### Exercise prompt
Drop the pictures, then extract the listing word for word.

--- Input data Enclosed Below ---

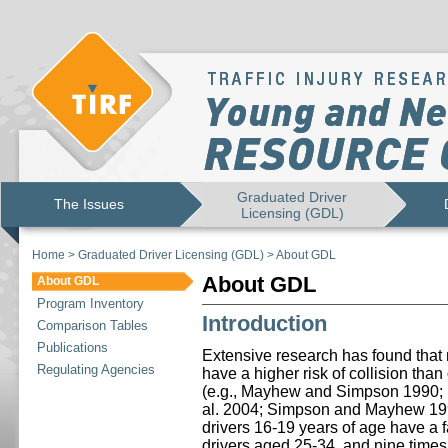
Graduated Driver
The Issues
Licensing (GDL)
Home
>
Graduated Driver Licensing (GDL)
>
About GDL
About GDL
About GDL
Program Inventory
Introduction
Comparison Tables
Publications
Extensive research has found that n
Regulating Agencies
have a higher risk of collision tha
(e.g., Mayhew and Simpson 1990
al. 2004; Simpson and Mayhew 1992
drivers 16-19 years of age have a fat
drivers aged 25-34, and nine times t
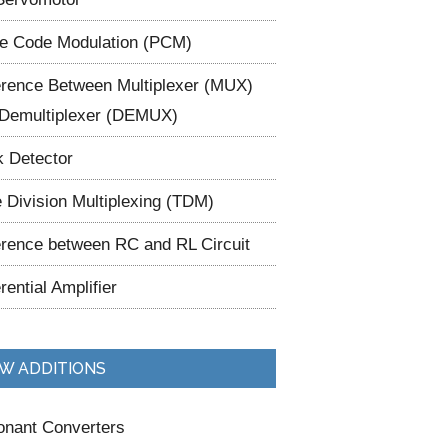
e Code Modulation (PCM)
erence Between Multiplexer (MUX)
Demultiplexer (DEMUX)
 Detector
 Division Multiplexing (TDM)
erence between RC and RL Circuit
erential Amplifier
W ADDITIONS
nant Converters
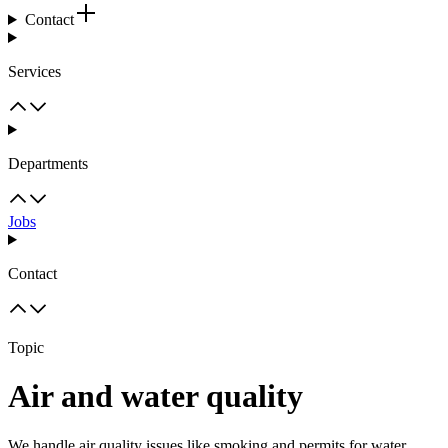
Contact
Services
Departments
Jobs
Contact
Topic
Air and water quality
We handle air quality issues like smoking and permits for water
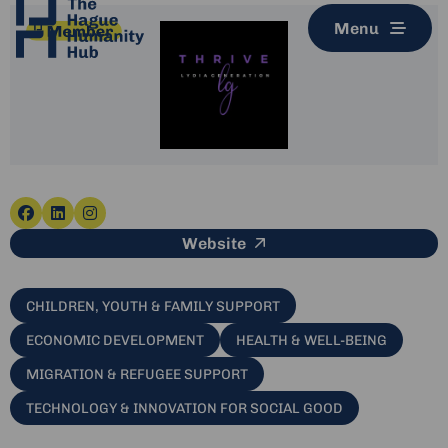
Menu
Go
Go
Go
This link leads to an e
Website
to
to
to
facebook
linkedin
instagram
CHILDREN, YOUTH & FAMILY SUPPORT
ECONOMIC DEVELOPMENT
HEALTH & WELL-BEING
MIGRATION & REFUGEE SUPPORT
TECHNOLOGY & INNOVATION FOR SOCIAL GOOD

--- End of Enclosed Input data ---

### Problem solution
Graduated Driver
The Issues
Licensing (GDL)
Home
>
Graduated Driver Licensing (GDL)
>
About GDL
About GDL
About GDL
Program Inventory
Introduction
Comparison Tables
Publications
Extensive research has found that n
Regulating Agencies
have a higher risk of collision tha
(e.g., Mayhew and Simpson 1990
al. 2004; Simpson and Mayhew 1992
drivers 16-19 years of age have a fat
drivers aged 25-34, and nine times t
e Code Modulation (PCM)
erence Between Multiplexer (MUX)
Demultiplexer (DEMUX)
 Detector
 Division Multiplexing (TDM)
erence between RC and RL Circuit
erential Amplifier
W ADDITIONS
nant Converters
Contact
Services
Departments
Jobs
Contact
Topic
Air and water quality
We handle air quality issues like smoking and permits for water
Menu
Go
Go
Go
This link leads to an e
Website
to
to
to
facebook
linkedin
instagram
CHILDREN, YOUTH & FAMILY SUPPORT
ECONOMIC DEVELOPMENT
HEALTH & WELL-BEING
MIGRATION & REFUGEE SUPPORT
TECHNOLOGY & INNOVATION FOR SOCIAL GOOD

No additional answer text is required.